The Lemkin Institute urges state authorities in Minnesota to effect the arrest and prosecution of the ICE officer Jonathan Ross for the killing of Renee Good. We further urge the U.S. Congress to establish a truth commission to investigate the facts of Renee Good’s murder alongside the ICE-related murders of all other Americans, documented and undocumented, at least since January 2025. 

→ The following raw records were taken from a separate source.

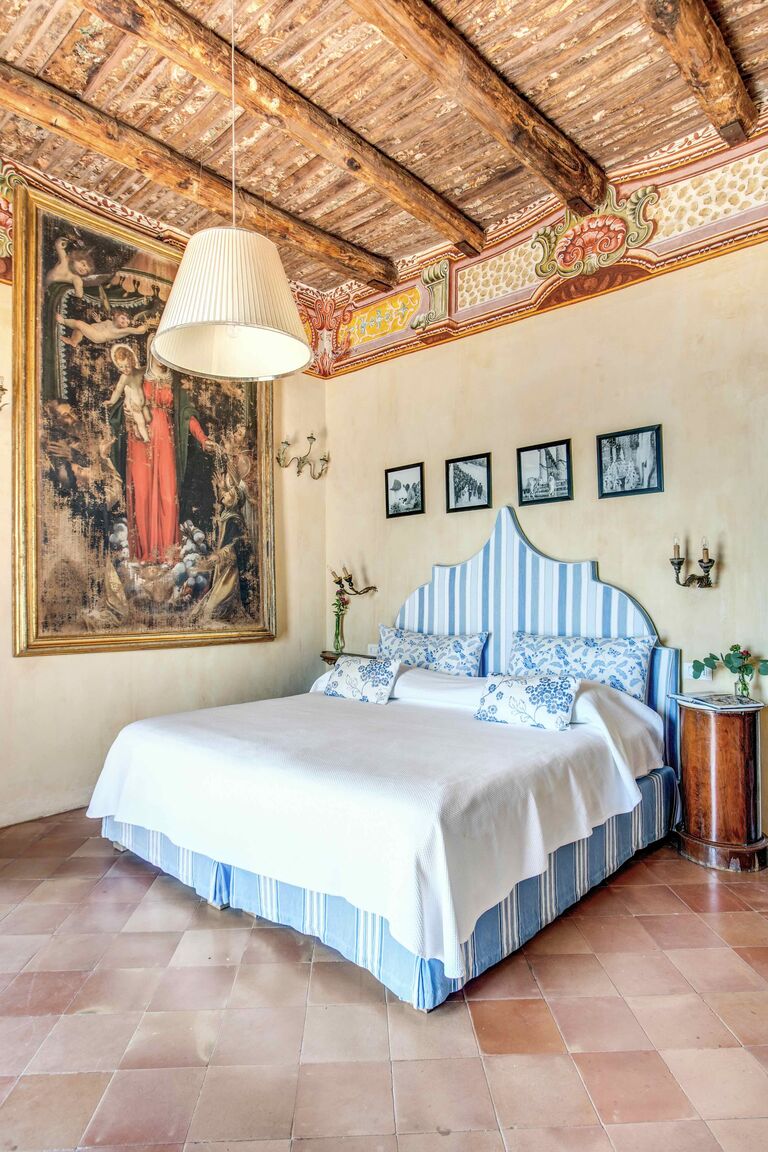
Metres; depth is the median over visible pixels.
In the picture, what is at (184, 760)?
bedspread
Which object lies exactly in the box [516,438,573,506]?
framed picture
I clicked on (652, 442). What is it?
framed picture
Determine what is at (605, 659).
pillow
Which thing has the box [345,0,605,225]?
ceiling beam
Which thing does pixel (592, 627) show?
bed
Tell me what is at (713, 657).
flower bouquet
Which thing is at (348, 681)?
throw pillow
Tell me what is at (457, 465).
framed picture
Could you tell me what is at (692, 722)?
wooden cabinet
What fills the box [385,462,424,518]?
framed picture
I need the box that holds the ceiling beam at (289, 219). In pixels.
[1,59,394,288]
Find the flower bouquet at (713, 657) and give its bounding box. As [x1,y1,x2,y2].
[693,645,767,691]
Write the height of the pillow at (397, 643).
0.356 m
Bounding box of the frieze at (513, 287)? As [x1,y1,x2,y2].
[313,109,767,373]
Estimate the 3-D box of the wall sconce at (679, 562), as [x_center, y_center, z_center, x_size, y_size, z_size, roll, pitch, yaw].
[1.549,-0.062,3.375,0.215,0.273,0.179,-2,-3,43]
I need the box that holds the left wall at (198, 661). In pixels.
[0,154,326,826]
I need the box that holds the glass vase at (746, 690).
[733,669,752,699]
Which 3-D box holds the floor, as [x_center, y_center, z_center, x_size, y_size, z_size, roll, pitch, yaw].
[-0.119,1.330,1.951,4.852,0.104,4.623,-2,-3,43]
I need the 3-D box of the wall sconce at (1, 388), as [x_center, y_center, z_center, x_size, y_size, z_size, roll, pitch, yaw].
[-2.074,-0.966,3.463,0.191,0.248,0.238,-2,-3,43]
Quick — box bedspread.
[88,662,667,966]
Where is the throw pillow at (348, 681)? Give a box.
[322,655,400,704]
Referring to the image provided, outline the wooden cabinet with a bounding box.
[670,694,767,872]
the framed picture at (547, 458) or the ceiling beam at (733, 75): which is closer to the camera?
the ceiling beam at (733, 75)
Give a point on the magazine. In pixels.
(733, 702)
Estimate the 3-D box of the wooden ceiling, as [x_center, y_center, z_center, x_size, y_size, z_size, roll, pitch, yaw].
[-0.196,-2.427,2.111,4.912,0.126,4.859,-2,-3,43]
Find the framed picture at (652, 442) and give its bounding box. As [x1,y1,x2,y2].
[597,423,663,499]
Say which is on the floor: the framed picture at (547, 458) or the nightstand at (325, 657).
the nightstand at (325, 657)
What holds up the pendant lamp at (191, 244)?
hanging from the wooden ceiling
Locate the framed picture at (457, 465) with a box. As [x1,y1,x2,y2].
[445,452,491,513]
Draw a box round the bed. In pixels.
[89,504,686,1013]
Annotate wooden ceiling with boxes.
[0,0,767,293]
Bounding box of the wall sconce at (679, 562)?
[670,536,715,588]
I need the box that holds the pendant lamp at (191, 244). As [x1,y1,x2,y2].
[150,0,314,382]
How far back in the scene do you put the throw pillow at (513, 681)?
3.04 m
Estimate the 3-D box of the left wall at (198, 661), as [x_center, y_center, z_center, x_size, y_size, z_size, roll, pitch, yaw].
[-2.056,-0.541,3.765,0.158,3.773,4.534,-2,-3,43]
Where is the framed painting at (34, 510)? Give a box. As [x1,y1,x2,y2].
[11,180,278,657]
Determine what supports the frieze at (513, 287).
attached to the right wall at (511, 330)
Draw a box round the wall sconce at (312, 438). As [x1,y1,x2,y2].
[274,433,328,479]
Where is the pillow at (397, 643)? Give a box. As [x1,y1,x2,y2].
[375,625,488,676]
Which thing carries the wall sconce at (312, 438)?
attached to the left wall at (198, 661)
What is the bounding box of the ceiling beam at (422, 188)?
[84,0,489,258]
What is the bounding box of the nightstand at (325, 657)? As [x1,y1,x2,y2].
[319,650,369,666]
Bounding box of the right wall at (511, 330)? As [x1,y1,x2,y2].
[323,154,767,864]
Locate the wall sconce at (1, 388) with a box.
[0,377,8,411]
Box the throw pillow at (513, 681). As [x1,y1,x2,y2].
[474,672,581,731]
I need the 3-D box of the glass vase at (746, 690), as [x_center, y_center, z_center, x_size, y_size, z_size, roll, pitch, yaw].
[1.668,0.512,3.121,0.082,0.123,0.082,-2,-3,43]
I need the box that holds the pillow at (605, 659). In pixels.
[510,629,655,701]
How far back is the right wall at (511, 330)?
3.76 m
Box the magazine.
[674,691,763,709]
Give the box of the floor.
[0,809,767,1151]
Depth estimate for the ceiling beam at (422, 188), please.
3.21 m
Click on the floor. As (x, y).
(303, 968)
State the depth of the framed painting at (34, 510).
4.13 m
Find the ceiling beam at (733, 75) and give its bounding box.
[637,0,756,146]
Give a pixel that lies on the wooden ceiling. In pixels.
(451, 185)
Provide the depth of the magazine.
3.07 m
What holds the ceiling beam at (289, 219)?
attached to the wooden ceiling

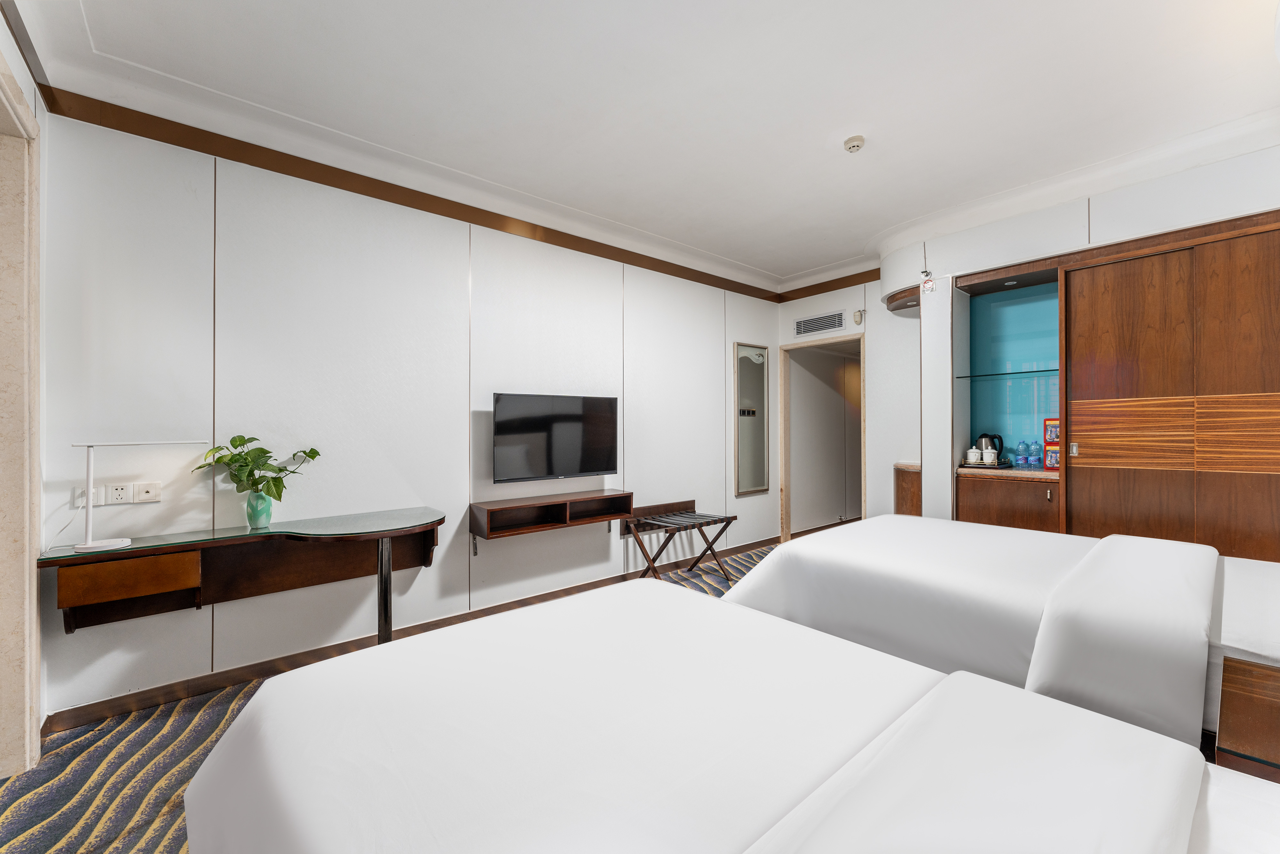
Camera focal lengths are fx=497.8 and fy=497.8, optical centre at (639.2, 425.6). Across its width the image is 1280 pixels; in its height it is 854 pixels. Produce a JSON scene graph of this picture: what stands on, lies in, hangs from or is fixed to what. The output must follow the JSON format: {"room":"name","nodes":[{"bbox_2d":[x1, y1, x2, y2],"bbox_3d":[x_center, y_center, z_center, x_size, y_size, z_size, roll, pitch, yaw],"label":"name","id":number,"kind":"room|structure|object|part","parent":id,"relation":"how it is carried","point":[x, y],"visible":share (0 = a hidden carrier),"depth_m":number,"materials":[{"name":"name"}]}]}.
{"room":"bedroom","nodes":[
{"label":"bedroom","id":0,"kind":"room"},
{"bbox_2d":[0,10,48,774],"bbox_3d":[-1.295,-0.127,0.562,0.174,2.767,3.753,0,0,-41],"label":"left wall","id":1,"kind":"structure","parent":0,"point":[1,28],"depth_m":1.91,"materials":[{"name":"stone"}]},
{"bbox_2d":[0,541,790,853],"bbox_3d":[0.770,1.276,1.828,6.162,0.103,4.627,0,0,-41],"label":"carpet floor","id":2,"kind":"structure","parent":0,"point":[144,790],"depth_m":1.80,"materials":[{"name":"carpet"}]},
{"bbox_2d":[621,497,737,582],"bbox_3d":[0.333,0.945,3.958,0.747,0.602,0.517,0,0,-41],"label":"luggage rack","id":3,"kind":"object","parent":2,"relation":"on","point":[699,523],"visible":0.95,"depth_m":3.94,"materials":[{"name":"brown wood"}]},
{"bbox_2d":[187,573,1279,853],"bbox_3d":[0.259,0.724,0.755,1.582,1.089,2.353,0,0,-41],"label":"bed","id":4,"kind":"object","parent":2,"relation":"on","point":[928,695],"visible":1,"depth_m":0.87,"materials":[{"name":"white fabric"}]},
{"bbox_2d":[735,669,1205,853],"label":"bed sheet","id":5,"kind":"object","parent":4,"relation":"on","point":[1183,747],"visible":1,"depth_m":0.74,"materials":[{"name":"white fabric"}]},
{"bbox_2d":[893,461,922,515],"bbox_3d":[2.231,0.785,4.018,0.406,0.935,0.341,0,0,-41],"label":"wooden cabinet","id":6,"kind":"object","parent":2,"relation":"on","point":[903,491],"visible":0.29,"depth_m":3.91,"materials":[{"name":"brown wood"}]},
{"bbox_2d":[723,515,1279,758],"bbox_3d":[1.701,0.698,1.927,1.512,1.133,2.375,0,0,-41],"label":"bed","id":7,"kind":"object","parent":2,"relation":"on","point":[880,543],"visible":0.76,"depth_m":1.66,"materials":[{"name":"white fabric"}]},
{"bbox_2d":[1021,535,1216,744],"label":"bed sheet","id":8,"kind":"object","parent":7,"relation":"on","point":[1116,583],"visible":0.99,"depth_m":1.37,"materials":[{"name":"white fabric"}]},
{"bbox_2d":[1215,655,1279,778],"bbox_3d":[1.607,0.932,1.018,0.551,0.595,0.580,0,0,-41],"label":"nightstand","id":9,"kind":"object","parent":2,"relation":"on","point":[1248,735],"visible":0.94,"depth_m":1.11,"materials":[{"name":"brown wood"}]},
{"bbox_2d":[35,106,780,726],"bbox_3d":[-0.480,-0.120,3.767,5.241,2.727,0.139,0,0,-41],"label":"left wall","id":10,"kind":"structure","parent":0,"point":[249,255],"depth_m":2.67,"materials":[{"name":"white paint"}]},
{"bbox_2d":[72,484,107,507],"bbox_3d":[-2.357,0.307,2.135,0.108,0.085,0.011,0,0,-41],"label":"wall socket","id":11,"kind":"object","parent":10,"relation":"attached to","point":[81,499],"visible":0.71,"depth_m":2.13,"materials":[{"name":"white plastic"}]},
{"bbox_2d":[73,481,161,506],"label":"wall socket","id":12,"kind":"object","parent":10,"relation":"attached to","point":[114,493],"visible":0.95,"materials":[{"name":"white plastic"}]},
{"bbox_2d":[107,481,135,504],"bbox_3d":[-2.267,0.293,2.170,0.091,0.087,0.011,0,0,-41],"label":"wall socket","id":13,"kind":"object","parent":10,"relation":"attached to","point":[121,496],"visible":0.99,"depth_m":2.17,"materials":[{"name":"white plastic"}]},
{"bbox_2d":[132,481,161,502],"bbox_3d":[-2.206,0.297,2.226,0.094,0.083,0.014,0,0,-41],"label":"wall socket","id":14,"kind":"object","parent":10,"relation":"attached to","point":[148,489],"visible":0.99,"depth_m":2.23,"materials":[{"name":"white plastic"}]},
{"bbox_2d":[40,505,447,648],"bbox_3d":[-1.637,0.841,2.346,1.501,0.707,0.529,0,0,-41],"label":"desk","id":15,"kind":"object","parent":10,"relation":"attached to","point":[244,538],"visible":0.93,"depth_m":2.27,"materials":[{"name":"brown wood"}]},
{"bbox_3d":[-2.103,0.629,2.065,0.340,0.131,0.157,0,0,-41],"label":"drawer","id":16,"kind":"part","parent":15,"relation":"part of","materials":[{"name":"brown wood"}]},
{"bbox_2d":[67,437,208,552],"bbox_3d":[-2.066,0.268,2.082,0.426,0.444,0.172,0,0,-41],"label":"desk lamp","id":17,"kind":"object","parent":15,"relation":"on","point":[89,489],"visible":0.99,"depth_m":1.99,"materials":[{"name":"white"}]},
{"bbox_2d":[245,489,273,527],"bbox_3d":[-1.820,0.400,2.391,0.112,0.163,0.112,0,0,-41],"label":"vase","id":18,"kind":"object","parent":15,"relation":"on","point":[264,501],"visible":0.95,"depth_m":2.36,"materials":[{"name":"green ceramic"}]},
{"bbox_2d":[194,433,322,499],"bbox_3d":[-1.787,0.240,2.367,0.490,0.376,0.299,0,0,-41],"label":"potted plant","id":19,"kind":"object","parent":18,"relation":"in","point":[236,446],"visible":0.9,"depth_m":2.32,"materials":[{"name":"green plant"}]},
{"bbox_3d":[-1.301,0.906,2.555,0.057,0.663,0.061,0,0,-41],"label":"metal leg","id":20,"kind":"part","parent":15,"relation":"part of","materials":[{"name":"metal"}]},
{"bbox_2d":[47,536,778,733],"bbox_3d":[-0.568,1.208,3.500,4.646,0.093,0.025,0,0,-41],"label":"baseboard","id":21,"kind":"structure","parent":10,"relation":"attached to","point":[96,705],"depth_m":2.59,"materials":[{"name":"brown wood"}]},
{"bbox_2d":[41,88,812,301],"bbox_3d":[-0.550,-1.382,3.512,4.564,0.116,0.198,0,0,-41],"label":"crown molding","id":22,"kind":"structure","parent":10,"relation":"attached to","point":[437,212],"depth_m":2.72,"materials":[{"name":"brown wood"}]},
{"bbox_2d":[470,488,633,539],"bbox_3d":[-0.568,0.620,3.445,1.124,0.258,0.293,0,0,-41],"label":"wall shelf","id":23,"kind":"object","parent":10,"relation":"attached to","point":[504,509],"visible":0.99,"depth_m":3.35,"materials":[{"name":"brown wood"}]},
{"bbox_2d":[492,392,619,482],"bbox_3d":[-0.570,0.085,3.452,0.947,0.578,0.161,0,0,-41],"label":"television","id":24,"kind":"object","parent":10,"relation":"attached to","point":[582,466],"visible":0.99,"depth_m":3.37,"materials":[{"name":"black plastic"}]},
{"bbox_2d":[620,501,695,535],"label":"wall guard board","id":25,"kind":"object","parent":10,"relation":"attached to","point":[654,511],"visible":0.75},
{"bbox_2d":[733,342,769,496],"bbox_3d":[1.128,-0.071,4.986,0.507,1.471,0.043,0,0,-41],"label":"wall mirror","id":26,"kind":"object","parent":10,"relation":"attached to","point":[757,481],"visible":1,"depth_m":4.97,"materials":[{"name":"mirror"}]},
{"bbox_2d":[1,0,1279,291],"bbox_3d":[0.800,-1.529,2.320,6.047,0.135,4.148,0,0,-41],"label":"ceiling","id":27,"kind":"structure","parent":0,"point":[827,252],"depth_m":2.22,"materials":[{"name":"white paint"}]},
{"bbox_2d":[843,134,865,152],"bbox_3d":[1.123,-1.469,2.606,0.103,0.038,0.104,0,0,-41],"label":"smoke detector","id":28,"kind":"object","parent":27,"relation":"attached to","point":[852,143],"visible":0.98,"depth_m":2.58,"materials":[{"name":"white plastic"}]},
{"bbox_2d":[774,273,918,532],"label":"back wall","id":29,"kind":"structure","parent":0,"point":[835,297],"depth_m":4.65,"materials":[{"name":"white paint"}]},
{"bbox_2d":[793,309,846,336],"bbox_3d":[1.799,-1.020,4.971,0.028,0.183,0.471,0,0,-41],"label":"air vent","id":30,"kind":"object","parent":29,"relation":"attached to","point":[805,322],"visible":0.99,"depth_m":4.96,"materials":[{"name":"metal"}]},
{"bbox_2d":[777,331,865,542],"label":"doorway","id":31,"kind":"object","parent":29,"relation":"in","point":[782,431],"visible":0.85,"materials":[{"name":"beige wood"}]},
{"bbox_2d":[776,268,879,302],"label":"crown molding","id":32,"kind":"structure","parent":29,"relation":"attached to","point":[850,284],"depth_m":4.92,"materials":[{"name":"brown wood"}]},
{"bbox_2d":[852,309,864,324],"bbox_3d":[2.071,-1.031,4.722,0.046,0.119,0.074,0,0,-41],"label":"wall sensor","id":33,"kind":"object","parent":29,"relation":"attached to","point":[857,317],"visible":0.99,"depth_m":4.71,"materials":[{"name":"white plastic"}]},
{"bbox_2d":[808,139,1279,525],"bbox_3d":[2.745,-0.133,3.377,0.723,2.689,3.779,0,0,-41],"label":"right wall","id":34,"kind":"structure","parent":0,"point":[1135,195],"depth_m":3.58,"materials":[{"name":"white paint"}]},
{"bbox_2d":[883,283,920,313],"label":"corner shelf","id":35,"kind":"object","parent":34,"relation":"attached to","point":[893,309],"visible":0.61,"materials":[{"name":"brown wood"}]},
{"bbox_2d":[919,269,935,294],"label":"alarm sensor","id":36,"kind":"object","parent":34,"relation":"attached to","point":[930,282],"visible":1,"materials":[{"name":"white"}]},
{"bbox_2d":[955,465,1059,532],"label":"base cabinet","id":37,"kind":"object","parent":34,"relation":"attached to","point":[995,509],"visible":0.47,"depth_m":3.30,"materials":[{"name":"brown wood"}]},
{"bbox_2d":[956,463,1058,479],"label":"countertop","id":38,"kind":"structure","parent":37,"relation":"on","point":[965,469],"depth_m":3.30,"materials":[{"name":"brown stone"}]},
{"bbox_2d":[957,459,1014,469],"bbox_3d":[2.462,0.285,3.569,0.299,0.026,0.312,0,0,-41],"label":"tray","id":39,"kind":"object","parent":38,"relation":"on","point":[967,466],"visible":0.57,"depth_m":3.47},
{"bbox_2d":[965,446,982,464],"bbox_3d":[2.428,0.212,3.613,0.089,0.118,0.092,0,0,-7],"label":"cup","id":40,"kind":"object","parent":39,"relation":"on","point":[973,451],"visible":0.98,"depth_m":3.59,"materials":[{"name":"white ceramic"}]},
{"bbox_2d":[974,433,1004,462],"bbox_3d":[2.535,0.163,3.613,0.176,0.222,0.139,0,0,19],"label":"electric kettle","id":41,"kind":"object","parent":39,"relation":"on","point":[1000,439],"visible":0.61,"depth_m":3.57,"materials":[{"name":"silver metal"}]},
{"bbox_2d":[982,448,998,464],"bbox_3d":[2.467,0.222,3.506,0.081,0.098,0.083,0,0,-41],"label":"cup","id":42,"kind":"object","parent":39,"relation":"on","point":[993,456],"visible":0.98,"depth_m":3.48,"materials":[{"name":"white ceramic"}]},
{"bbox_2d":[1016,440,1029,467],"bbox_3d":[2.707,0.201,3.504,0.070,0.182,0.073,0,0,-41],"label":"water bottle","id":43,"kind":"object","parent":38,"relation":"on","point":[1023,446],"visible":0.97,"depth_m":3.49,"materials":[{"name":"clear plastic"}]},
{"bbox_2d":[1026,441,1038,467],"bbox_3d":[2.700,0.199,3.425,0.071,0.177,0.072,0,0,-41],"label":"water bottle","id":44,"kind":"object","parent":38,"relation":"on","point":[1033,456],"visible":0.91,"depth_m":3.41,"materials":[{"name":"clear plastic"}]},
{"bbox_2d":[1042,418,1059,468],"bbox_3d":[2.715,0.115,3.241,0.128,0.330,0.130,0,0,-41],"label":"red box","id":45,"kind":"object","parent":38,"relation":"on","point":[1055,436],"visible":0.61,"depth_m":3.22,"materials":[{"name":"red"}]},
{"bbox_2d":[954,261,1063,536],"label":"niche","id":46,"kind":"object","parent":34,"relation":"in","point":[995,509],"visible":0.65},
{"bbox_2d":[955,366,1059,379],"bbox_3d":[2.693,-0.363,3.512,0.320,0.017,0.751,0,0,-41],"label":"glass shelf","id":47,"kind":"object","parent":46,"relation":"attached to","point":[1028,372],"visible":0.82,"depth_m":3.50,"materials":[{"name":"teal glass"}]},
{"bbox_2d":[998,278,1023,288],"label":"recessed downlight","id":48,"kind":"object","parent":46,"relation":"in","point":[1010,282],"visible":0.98,"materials":[{"name":"silver metal"}]},
{"bbox_2d":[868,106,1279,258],"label":"crown molding","id":49,"kind":"structure","parent":34,"relation":"attached to","point":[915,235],"depth_m":2.94,"materials":[{"name":"white paint"}]},
{"bbox_2d":[1061,214,1279,559],"bbox_3d":[3.273,0.126,2.817,0.491,2.345,1.328,0,0,-41],"label":"wardrobe","id":50,"kind":"object","parent":34,"relation":"in","point":[1241,292],"visible":0.88,"depth_m":2.80,"materials":[{"name":"brown wood"}]},
{"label":"handle","id":51,"kind":"part","parent":50,"relation":"part of","materials":[{"name":"silver metal"}]},
{"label":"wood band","id":52,"kind":"part","parent":50,"relation":"part of","materials":[{"name":"brown wood"}]}
]}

The Lemkin Institute commends the effective organizing of communities nationwide who have responded to this heinous act and urges caution and vigilance to those who, like Renee Good, bravely show up to  protect  their communities. The Trump Administration appears to be radicalizing quickly now with President Trump threatening to invoke the Insurrection Act and send troops to Minnesota. It is very important to remain disciplined and not engage with the Administration’s attempts to instigate a bloodbath. The Lemkin Institute urges the beleaguered American people to  stay unified in the face of this abuse of power, demonstrate solidarity with their neighbors, and continue to bear witness to state crimes. Diligently keep recording the truth, loudly express dissent, and work to protect our immigrant communities and the integrity of our Constitutional order. The world and history are watching as we near a point of no return in this Administration’s march towards dictatorship and genocide.